Jensen followed Kannibalernes nadver with the novel Jorden i munden, which was later translated as Earth in the Mouth: A Story. Describing this second attempt as "the better of the two novels," Haarder explained that the theme is: "How do we define the beginning and the end, the truth and the falsehood in the life of a human being?" Jensen himself once described Jorden i munden as a mix of autobiography and fiction. It features a young man named Thomas who, still troubled by his mother's death when he was a child, travels to India in the hope of discovering himself. Instead, overwhelmed by the disease, poverty, and extreme culture differences he finds there, Thomas discovers opium, becomes ill, has his money stolen, and is sexually tempted by a hermaphrodite. Roger Clarke, writing in the London Observer, noted that Thomas clearly represents the spiritual and psychological ills of the West, but complimented Jensen for avoiding "all obvious cliché. Carsten Jensen has written a remarkably intense and troubling book on the way India affects the delicate and the empty."

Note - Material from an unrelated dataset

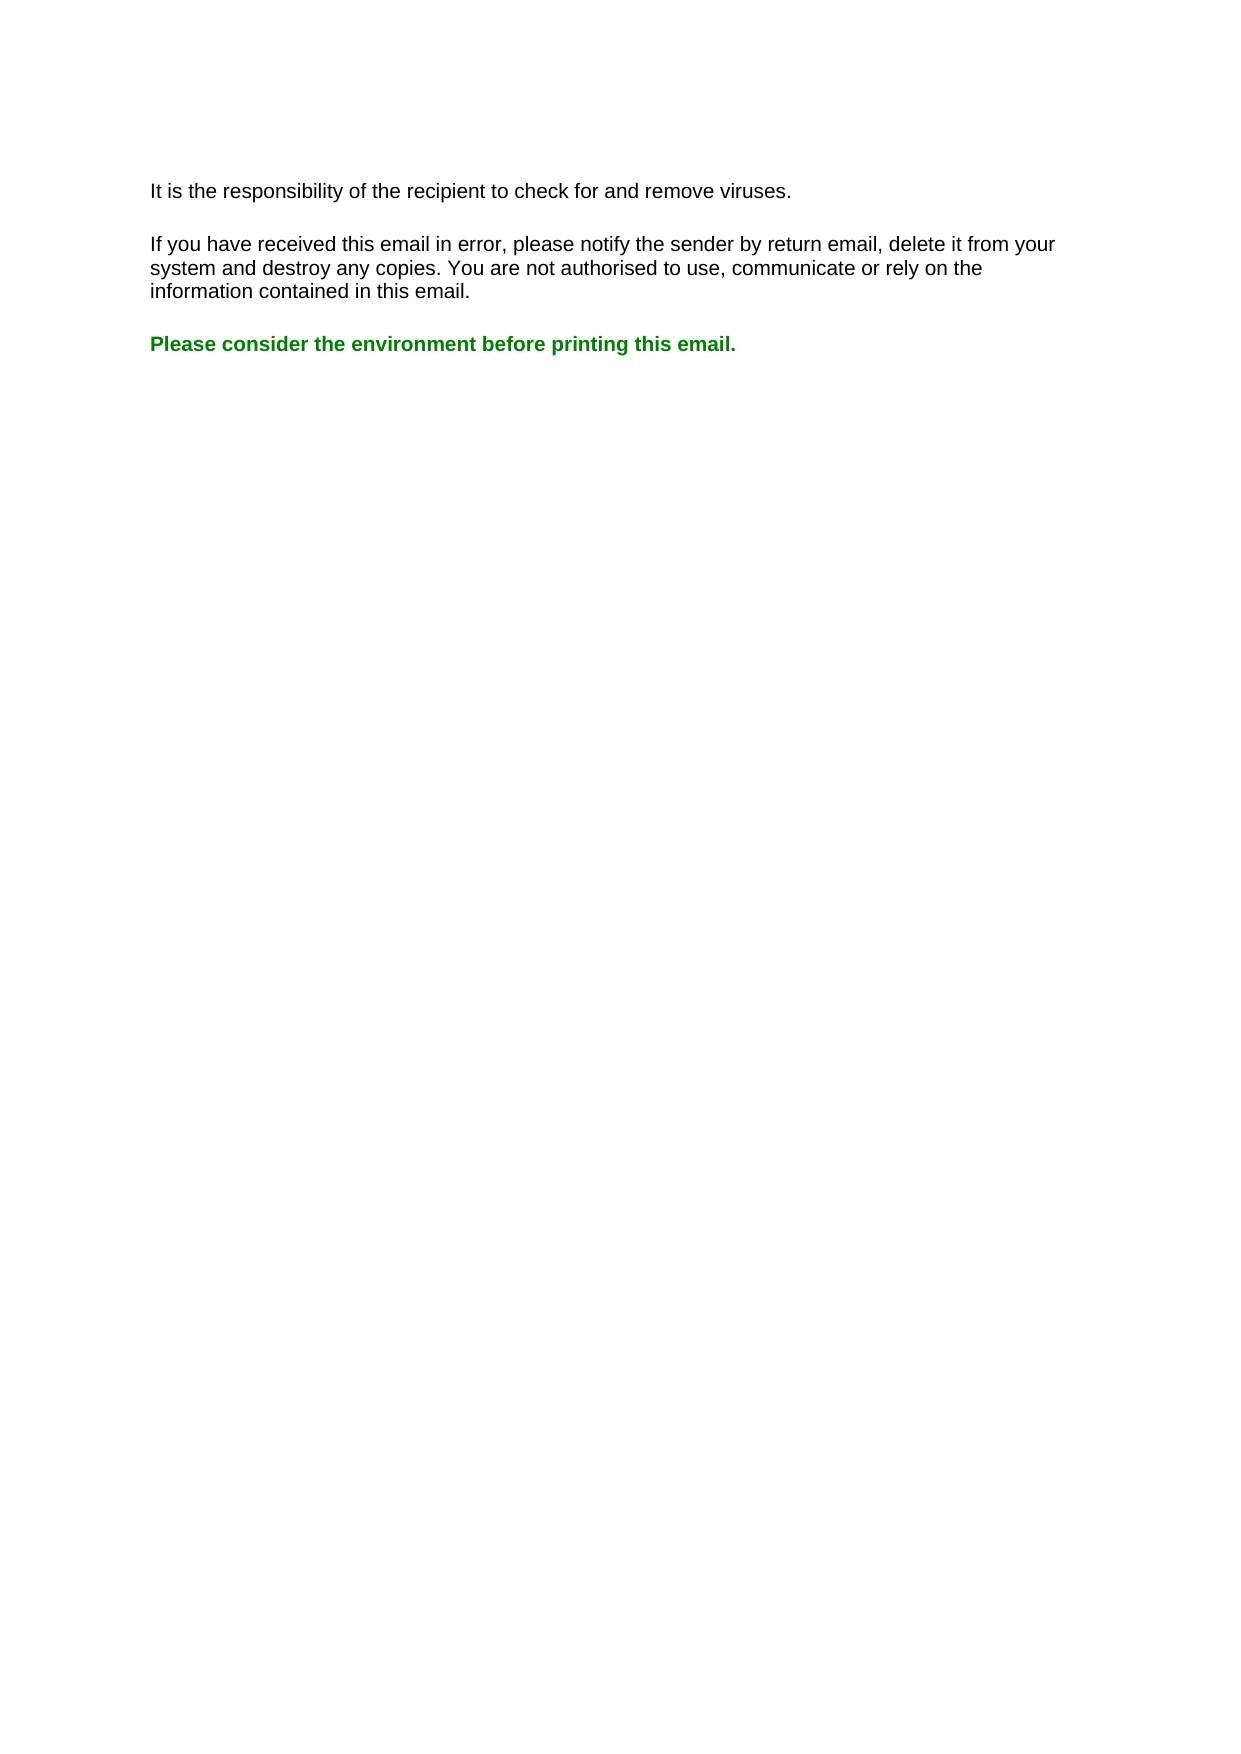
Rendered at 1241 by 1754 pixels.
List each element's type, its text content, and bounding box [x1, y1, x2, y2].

Just as his fiction offers insights into the state of Western culture, Jensen's travel books are more than just reportage about distant and exotic places. Most notable of his travel writings is the award-winning Jeg har set verden begynde, which was later translated as I Have Seen the World Begin: Travels through China, Cambodia, and Vietnam. As Library Journal writer Janet Ross noted, the book "combines personal observations, interactions, historical perspectives, political analysis, and self-examination." Jensen visits all the places one would expect a politically aware tourist to see in Asia, from China's Tiananmen Square to the killing fields of Cambodia and a Buddhist monastery, describing them with "Zen-like simplicity … and non-judgmental views," according to June Sawyers in the Chicago Tribune. Although a Publishers Weekly critic felt that the author's "very Western political view … compromises his analogies," the reviewer praised the "luminous" language Jensen uses in describing the lands he sees. Booklist contributor David Pitt concluded that I Have Seen the World Begin "transcends its genre."

BIOGRAPHICAL AND CRITICAL SOURCES:

PERIODICALS

Booklist, February 15, 2002, David Pitt, review of I Have Seen the World Begin: Travels through China, Cambodia, and Vietnam, p. 986.

Chicago Tribune, May 19, 2002, June Sawyers, "The Resourceful Traveler," review of I Have Seen the World Begin, p. 18.

Kirkus Reviews, January 15, 2002, review of I Have Seen the World Begin, p. 86.

Library Journal, March 1, 2002, Janet Ross, review of I Have Seen the World Begin, p. 129.

Observer (London, England), January 8, 1995, Roger Clarke, review of Earth in the Mouth: A Story, p. 21.

Publishers Weekly, February 18, 2002, review of I Have Seen the World Begin, p. 89.

Spectator (London, England), January 27, 2001, Richard West, "Under Western Eyes," review of I Have Seen the World Begin, p. 54.

Times Literary Supplement, February 16, 2001, Lucretia Stewart, "Intimate Strangers," review of I Have Seen the World Begin, p. 30.

World Literature Today, spring, 1989, Svend Birke Espegård, review of Kannibalernes nadver, p. 315; winter, 1993, Svend Birke Espegård, review of Jorden i munden, pp. 190-191.